Despite the large dataset, as well as the inclusion of all Indian states in this anlaysis, there are several limitations with regard to the survey and the estimations. First, the design of the NSS does not allow the analyst to track the use of additional services or the payments for these services by each episode of illness. New rounds of the NSS need to take this into consideration in order to improve OOP esitmations for both public and private-sector use. Secondly, verification of estimated OOP payments and reimbursements need to be considered since about 11% of survey respondents reported reimbursements for services exceeding what they paid OOP. As described above, for these individuals, net benefits were classified as zero. Finally, due to costing studies on all types of services, the authors relied on an estimation of unit costs, which utilized both state-level government expenditures and reported utilizations from the NSS survey. Future analyses should take into consideration the updated costing data for relevant services. Regarding the BIA methodology, there are also several limitations, which should be highlighted to better rationalize and interpret these findings in relation to policy. These limitations include the fact that BIA equates expenditure with benefit and the that BIA analysis does not specify a model for the behaviors resulting in the observed distribution of benefits [
20]. The first point is standard for most economic analyses utilizing expenditures but should be mentioned because if true experienced benefit per dollar is different depending on who receives that investment, in relation to their income than observed benefit inequities may divergere from these estimates. The direction of such a divergence is unclear and may be the topic of future research on benefit realization. Additionally, future work should be conducted to understand the behavioral patterns that underly these inequities in utilization and benefit to determine whether the root cause is poverty or another factor less readily quantifiable such as perceived quality, availability of private or traditional substitutes, or indirect costs. Finally, while BIA is useful to examine inequality across a continuum, it is more difficult to use the BIA to examine certain cohorts withing the continuum, such as the middle portion of the spectrum.
Conclusion
Public health spending must be effectively allocated to address the health needs of the poor. This study set out to answer whether this was being done in India. Previous BIAs done in India have shown unequal distribution of resources with many revealing trends that benefit the rich. Although this analysis demonstrated many improvements India has made in reducing disparities, there is still much to do.

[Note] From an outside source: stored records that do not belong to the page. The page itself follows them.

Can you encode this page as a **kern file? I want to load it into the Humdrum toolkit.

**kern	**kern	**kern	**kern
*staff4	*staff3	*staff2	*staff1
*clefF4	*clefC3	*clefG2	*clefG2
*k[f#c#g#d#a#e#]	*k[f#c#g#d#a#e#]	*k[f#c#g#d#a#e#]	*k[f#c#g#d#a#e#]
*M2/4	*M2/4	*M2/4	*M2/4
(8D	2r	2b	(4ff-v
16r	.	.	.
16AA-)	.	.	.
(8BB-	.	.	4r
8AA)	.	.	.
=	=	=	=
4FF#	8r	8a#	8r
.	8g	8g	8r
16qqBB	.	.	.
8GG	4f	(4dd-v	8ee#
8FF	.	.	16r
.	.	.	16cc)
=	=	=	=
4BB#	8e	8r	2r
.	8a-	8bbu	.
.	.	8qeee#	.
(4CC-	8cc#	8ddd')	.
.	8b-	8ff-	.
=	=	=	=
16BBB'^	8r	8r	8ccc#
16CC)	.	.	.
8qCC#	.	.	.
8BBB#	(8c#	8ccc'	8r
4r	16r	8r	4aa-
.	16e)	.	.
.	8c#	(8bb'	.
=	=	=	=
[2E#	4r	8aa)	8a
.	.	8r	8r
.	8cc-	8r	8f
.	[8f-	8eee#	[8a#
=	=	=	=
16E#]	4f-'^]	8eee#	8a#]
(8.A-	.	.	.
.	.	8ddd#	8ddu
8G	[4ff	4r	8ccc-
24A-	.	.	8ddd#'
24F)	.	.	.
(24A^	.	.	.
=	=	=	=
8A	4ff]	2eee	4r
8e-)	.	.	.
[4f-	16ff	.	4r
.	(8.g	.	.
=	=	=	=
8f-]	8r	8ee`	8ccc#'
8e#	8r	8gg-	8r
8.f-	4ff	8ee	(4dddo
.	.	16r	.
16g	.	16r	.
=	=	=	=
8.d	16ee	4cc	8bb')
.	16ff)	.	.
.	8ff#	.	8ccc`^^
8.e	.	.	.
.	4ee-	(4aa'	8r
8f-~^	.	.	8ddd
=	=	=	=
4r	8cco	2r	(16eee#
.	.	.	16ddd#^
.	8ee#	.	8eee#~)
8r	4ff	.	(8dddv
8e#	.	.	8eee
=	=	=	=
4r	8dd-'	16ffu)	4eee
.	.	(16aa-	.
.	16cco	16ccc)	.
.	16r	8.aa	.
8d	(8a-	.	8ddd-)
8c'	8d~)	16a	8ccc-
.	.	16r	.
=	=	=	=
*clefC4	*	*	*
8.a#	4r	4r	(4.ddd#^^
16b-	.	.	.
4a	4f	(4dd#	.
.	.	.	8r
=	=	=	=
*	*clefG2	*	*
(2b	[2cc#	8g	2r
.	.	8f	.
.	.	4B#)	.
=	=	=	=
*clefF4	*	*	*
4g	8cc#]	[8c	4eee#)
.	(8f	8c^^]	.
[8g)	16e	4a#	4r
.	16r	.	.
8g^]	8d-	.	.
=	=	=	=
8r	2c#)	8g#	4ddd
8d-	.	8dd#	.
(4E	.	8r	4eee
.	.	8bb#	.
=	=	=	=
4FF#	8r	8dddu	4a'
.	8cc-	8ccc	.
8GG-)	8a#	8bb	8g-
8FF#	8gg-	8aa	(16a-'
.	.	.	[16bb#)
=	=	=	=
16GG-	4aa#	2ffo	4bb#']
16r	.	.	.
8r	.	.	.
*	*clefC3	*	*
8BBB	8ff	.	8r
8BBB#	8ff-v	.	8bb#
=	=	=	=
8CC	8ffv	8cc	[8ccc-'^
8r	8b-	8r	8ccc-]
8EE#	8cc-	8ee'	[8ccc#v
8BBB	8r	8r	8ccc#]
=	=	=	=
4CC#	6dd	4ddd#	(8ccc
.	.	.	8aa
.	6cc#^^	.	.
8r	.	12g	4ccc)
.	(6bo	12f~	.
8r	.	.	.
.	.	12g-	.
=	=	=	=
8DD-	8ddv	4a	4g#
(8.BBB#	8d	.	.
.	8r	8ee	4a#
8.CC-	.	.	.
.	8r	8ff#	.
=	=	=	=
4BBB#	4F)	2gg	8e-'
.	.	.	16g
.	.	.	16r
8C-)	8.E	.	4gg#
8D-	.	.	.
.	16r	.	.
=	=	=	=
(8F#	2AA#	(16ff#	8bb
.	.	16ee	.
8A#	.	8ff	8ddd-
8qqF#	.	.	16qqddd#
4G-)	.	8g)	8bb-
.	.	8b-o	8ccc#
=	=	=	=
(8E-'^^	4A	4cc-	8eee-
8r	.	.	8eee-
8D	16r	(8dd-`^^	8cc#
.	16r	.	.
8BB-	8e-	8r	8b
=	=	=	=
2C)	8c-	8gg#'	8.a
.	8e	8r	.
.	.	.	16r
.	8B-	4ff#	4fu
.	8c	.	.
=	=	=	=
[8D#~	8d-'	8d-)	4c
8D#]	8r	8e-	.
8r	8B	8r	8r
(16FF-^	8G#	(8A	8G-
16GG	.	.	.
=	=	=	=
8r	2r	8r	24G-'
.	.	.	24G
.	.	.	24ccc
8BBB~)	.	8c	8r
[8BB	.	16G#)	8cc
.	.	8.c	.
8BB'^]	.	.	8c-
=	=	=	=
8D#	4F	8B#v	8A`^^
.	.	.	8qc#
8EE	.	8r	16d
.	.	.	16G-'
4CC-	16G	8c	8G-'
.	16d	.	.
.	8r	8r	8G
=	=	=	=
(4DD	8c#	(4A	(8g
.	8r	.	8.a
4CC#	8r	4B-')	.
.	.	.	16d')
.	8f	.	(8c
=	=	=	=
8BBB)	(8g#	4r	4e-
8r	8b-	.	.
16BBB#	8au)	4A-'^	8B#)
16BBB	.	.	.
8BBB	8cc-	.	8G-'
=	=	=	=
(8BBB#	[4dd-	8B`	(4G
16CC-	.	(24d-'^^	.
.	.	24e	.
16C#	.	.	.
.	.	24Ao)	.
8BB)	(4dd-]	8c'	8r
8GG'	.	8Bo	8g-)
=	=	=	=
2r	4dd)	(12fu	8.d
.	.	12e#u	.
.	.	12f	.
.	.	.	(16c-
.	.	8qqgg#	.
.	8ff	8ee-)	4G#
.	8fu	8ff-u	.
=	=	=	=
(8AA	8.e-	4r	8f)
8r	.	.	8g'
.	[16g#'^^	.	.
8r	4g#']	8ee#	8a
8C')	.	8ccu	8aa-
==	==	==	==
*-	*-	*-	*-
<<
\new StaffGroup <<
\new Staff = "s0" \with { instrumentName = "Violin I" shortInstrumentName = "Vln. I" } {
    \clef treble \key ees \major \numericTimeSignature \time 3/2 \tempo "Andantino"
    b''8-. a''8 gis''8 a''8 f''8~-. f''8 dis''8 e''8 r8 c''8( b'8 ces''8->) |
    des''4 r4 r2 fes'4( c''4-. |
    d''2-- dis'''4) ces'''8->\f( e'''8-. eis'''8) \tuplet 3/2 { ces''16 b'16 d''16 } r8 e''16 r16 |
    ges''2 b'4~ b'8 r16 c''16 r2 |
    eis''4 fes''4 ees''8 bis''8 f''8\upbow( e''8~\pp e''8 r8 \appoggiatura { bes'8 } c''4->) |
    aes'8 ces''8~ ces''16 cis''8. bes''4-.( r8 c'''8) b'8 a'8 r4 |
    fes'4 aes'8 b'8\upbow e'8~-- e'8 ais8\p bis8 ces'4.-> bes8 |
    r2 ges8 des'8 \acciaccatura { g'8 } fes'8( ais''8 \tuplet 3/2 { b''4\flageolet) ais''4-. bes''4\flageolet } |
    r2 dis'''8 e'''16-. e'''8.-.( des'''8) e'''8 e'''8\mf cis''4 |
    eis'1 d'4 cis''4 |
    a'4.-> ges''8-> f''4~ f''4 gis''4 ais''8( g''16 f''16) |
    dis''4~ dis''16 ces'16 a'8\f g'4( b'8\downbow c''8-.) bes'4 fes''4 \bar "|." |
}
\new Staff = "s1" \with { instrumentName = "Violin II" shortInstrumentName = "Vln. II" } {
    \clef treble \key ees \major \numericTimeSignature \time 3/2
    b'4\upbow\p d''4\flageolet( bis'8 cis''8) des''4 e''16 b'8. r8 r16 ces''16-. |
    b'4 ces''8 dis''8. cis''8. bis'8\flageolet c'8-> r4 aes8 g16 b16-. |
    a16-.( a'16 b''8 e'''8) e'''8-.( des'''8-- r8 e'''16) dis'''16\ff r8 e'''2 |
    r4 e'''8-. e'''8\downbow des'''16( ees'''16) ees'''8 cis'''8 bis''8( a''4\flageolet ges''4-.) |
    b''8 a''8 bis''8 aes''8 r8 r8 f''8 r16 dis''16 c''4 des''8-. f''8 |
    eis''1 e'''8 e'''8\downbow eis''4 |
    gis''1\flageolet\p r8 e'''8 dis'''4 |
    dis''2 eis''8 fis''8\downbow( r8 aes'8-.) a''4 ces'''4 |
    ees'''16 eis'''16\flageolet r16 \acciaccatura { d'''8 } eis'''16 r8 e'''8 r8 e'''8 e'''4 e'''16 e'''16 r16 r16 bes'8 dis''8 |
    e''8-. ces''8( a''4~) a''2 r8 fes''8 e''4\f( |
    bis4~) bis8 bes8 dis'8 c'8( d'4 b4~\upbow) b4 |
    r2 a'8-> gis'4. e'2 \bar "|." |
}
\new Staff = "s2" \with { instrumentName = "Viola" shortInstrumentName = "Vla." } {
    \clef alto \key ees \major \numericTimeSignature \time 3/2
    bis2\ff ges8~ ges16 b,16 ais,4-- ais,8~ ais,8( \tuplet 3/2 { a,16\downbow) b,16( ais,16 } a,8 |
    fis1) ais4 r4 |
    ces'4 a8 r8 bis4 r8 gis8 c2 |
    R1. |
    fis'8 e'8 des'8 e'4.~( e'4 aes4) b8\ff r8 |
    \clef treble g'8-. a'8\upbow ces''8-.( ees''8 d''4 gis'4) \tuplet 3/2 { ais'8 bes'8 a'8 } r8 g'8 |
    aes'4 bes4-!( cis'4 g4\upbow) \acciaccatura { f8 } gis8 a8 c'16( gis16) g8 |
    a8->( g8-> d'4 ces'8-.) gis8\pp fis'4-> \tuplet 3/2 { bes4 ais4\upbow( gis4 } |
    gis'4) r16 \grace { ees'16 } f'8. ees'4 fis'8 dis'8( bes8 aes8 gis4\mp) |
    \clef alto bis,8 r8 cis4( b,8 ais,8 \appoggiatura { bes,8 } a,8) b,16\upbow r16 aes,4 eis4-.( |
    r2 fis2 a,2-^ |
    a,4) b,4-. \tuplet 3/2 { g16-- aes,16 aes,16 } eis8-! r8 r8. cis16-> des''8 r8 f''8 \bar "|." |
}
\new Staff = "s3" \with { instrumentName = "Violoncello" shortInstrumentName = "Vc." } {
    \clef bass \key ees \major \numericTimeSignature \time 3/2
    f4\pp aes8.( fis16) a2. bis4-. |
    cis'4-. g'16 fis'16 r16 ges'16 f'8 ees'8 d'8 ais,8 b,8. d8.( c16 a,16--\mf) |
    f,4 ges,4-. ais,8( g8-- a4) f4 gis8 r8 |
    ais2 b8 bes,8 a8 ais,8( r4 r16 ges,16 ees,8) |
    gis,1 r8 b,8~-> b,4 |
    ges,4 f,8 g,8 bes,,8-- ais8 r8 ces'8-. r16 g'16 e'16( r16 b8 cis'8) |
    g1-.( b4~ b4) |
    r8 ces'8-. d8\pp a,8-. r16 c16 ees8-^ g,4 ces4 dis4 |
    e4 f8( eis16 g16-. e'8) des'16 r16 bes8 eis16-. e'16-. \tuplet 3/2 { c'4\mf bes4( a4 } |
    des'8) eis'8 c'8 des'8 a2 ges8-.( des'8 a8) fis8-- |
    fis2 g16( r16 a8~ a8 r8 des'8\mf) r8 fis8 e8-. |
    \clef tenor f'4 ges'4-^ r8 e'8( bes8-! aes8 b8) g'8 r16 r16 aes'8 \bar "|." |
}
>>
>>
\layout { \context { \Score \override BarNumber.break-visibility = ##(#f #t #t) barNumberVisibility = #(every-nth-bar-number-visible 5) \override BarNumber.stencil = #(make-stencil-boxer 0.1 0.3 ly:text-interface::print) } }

National-level results depict relative equality in the distribution of government spending for health services. This is a positive result, since in a mixed health system such as India’s, one should expect government health spending to be strongly pro-poor. However, further disaggregation of national results show wide variation in utilization rates and benefits among states, revealing that especially in rural areas, some states are doing far worse than others. India has significant information resources. Policy makers in India should use these data to expand the detail of their work and monitor levels and equity trends in government health spending, thereby improving the allocation of government resources to better target the disadvantaged.